PPPoEからの脱却にあたり考慮した要件
PPPoEを廃止し、10Gbpsレディなおうちサーバー環境の構築を実現するにあたり考慮した要件は以下です。
- 費用が掛からないこと(コスト)
- 自宅側の回線のポート開放を廃止できること(セキュリティ)
- HTTP/HTTPSだけでなく、任意のポートを利用できること
1. 費用が掛からないこと
一般的に、PPPoEを利用せずに外部にサーバー公開する場合、インターネット上のVPS(Virtual Private Server:仮想専用サーバー)を出島(踏み台)にし、VPSから自宅サーバーの間をVPN等で接続する手法が採られます。VPSの中には一定の条件内で無料で利用できるVPSがありますが、自分の用途で無料の範囲で利用できるものを見つけることが1つのポイントになりました。
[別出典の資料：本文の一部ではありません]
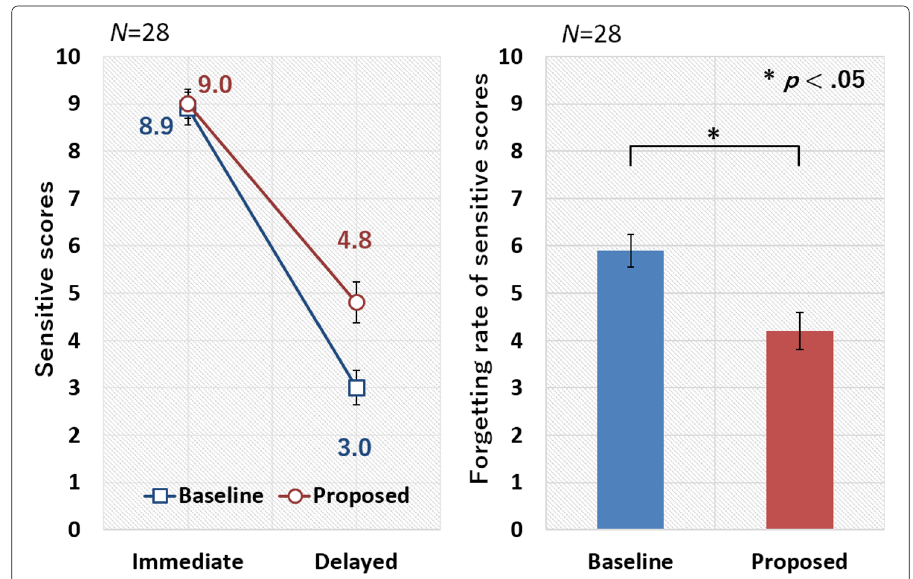
Fig. 9 Left: Average sensitive scores for the immediate and delayed tests. Right: Forgetting rate of this score under the baseline and proposed methods. The error bar means standard error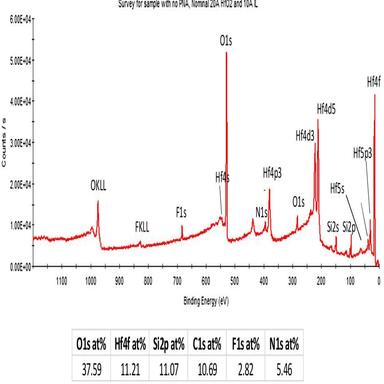
Survey and quantification of a HfO2 film with nitridation and no PNA, nominal 20A HfO2 and 10A Chem-Ox IL.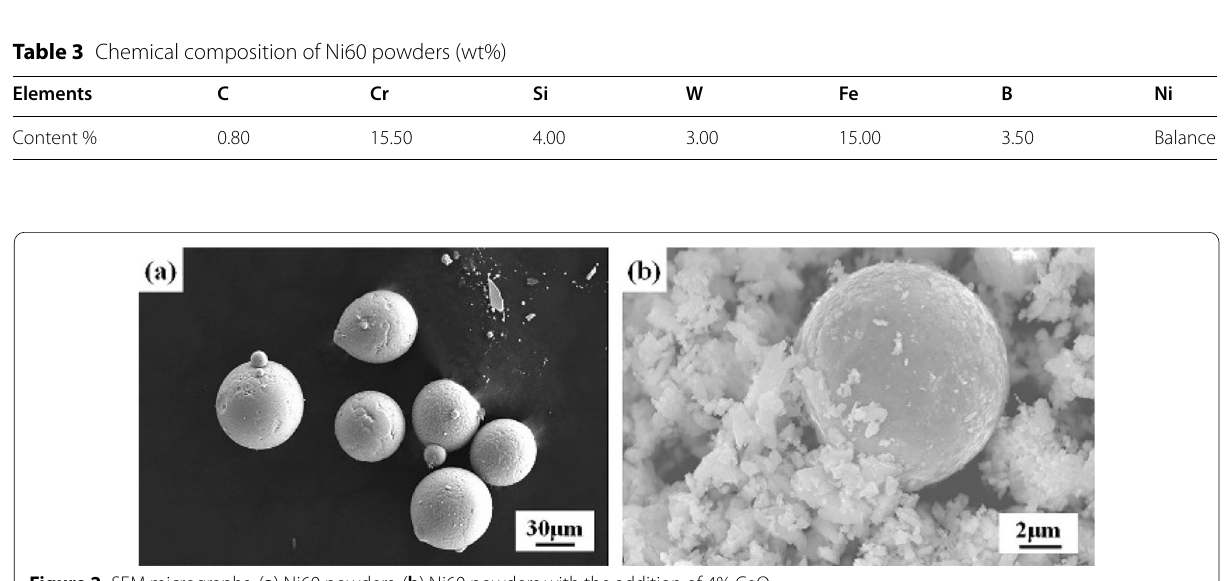
Table 2 Chemical composition of 45 steel and 304 stainless steel net (wt%) Elements C Si 304 stainless steel net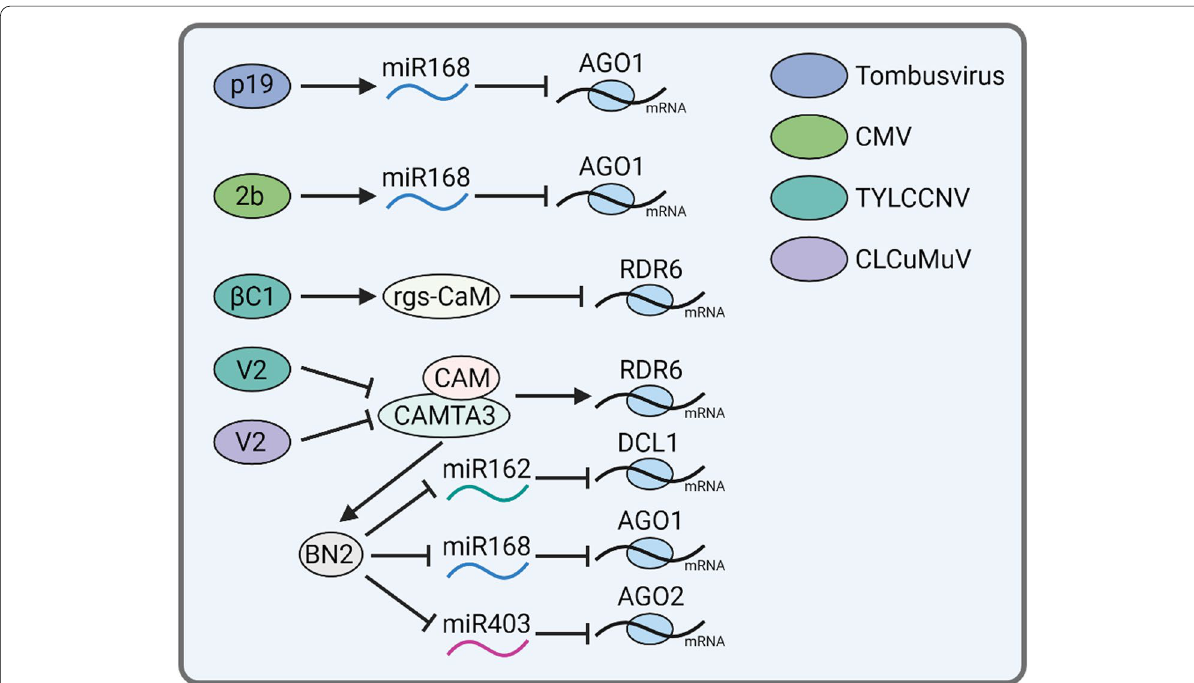
Fig. 4 Viral protein regulates host RNAi-related gene expression during plant–virus interaction. Tombusvirus p19 mediates the induction of the miR168 expression to down-regulate endogenous AGO1 mRNA level. CMV 2b protein inhibits miRNA pathways by blocking AGO1 cleavage activity to upregulate miR168. TYLCCNV-encoded VSR βC1 represses RDR6 expression through transcript induction of an endogenous suppressors of RNAi, Nbrgs ‐ CaM protein to fight against the host RNA ‐ silencing ‐ mediated defense. CLCuMuV and TYLCCNV V2 proteins can disrupt the CaM-CAMTA3 interaction to impair CAMTA3-mediated transcriptional activation of both RDR6 and BN2 , result in suppression of antiviral RNAi. Arrow and T-sign indicate positive or negative impact,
無料期間、踏み台から自宅への通信量制限、これらを考慮すると選択肢は最終的にOracle Cloudの1択でした。
| Oracle Cloud | Google Cloud | AWS | Azure | |
| サービス名 | Always Free | Free Tier | Free Tier | Free Account |
| 無料期間 | 無期限 | 無期限 | 12か月 | 12か月 |
| CPU/メモリ (最大) | 4 vCPU / 24GB | 2 vCPU / 1GB | 1 vCPU / 1GB | 1 vCPU / 1GB |
| ストレージ (最大) | 200 GB | 30 GB | 30 GB | 64 GB x 2 |
| 通信量 | 10 TB | 200GB | 100GB | 100GB |
| 日本リージョンの利用 (低遅延) | ● | ● | × | ● |
| 評価 | 通信速度が40Mbpsの制約ありだが、その他は文句なし! | 米国リージョン限定のため遅延がある。 通信量制限が痛い | 無料期間が1年限定のため対象外 | 無料期間が1年限定のため対象外 |
Google Cloudも魅力的だったのですが、実際に数か月トライアルしてみた結果、わずかではありますが通信量の課金が発生する場合があり、最終的にはOracle Cloudに落ち着きました。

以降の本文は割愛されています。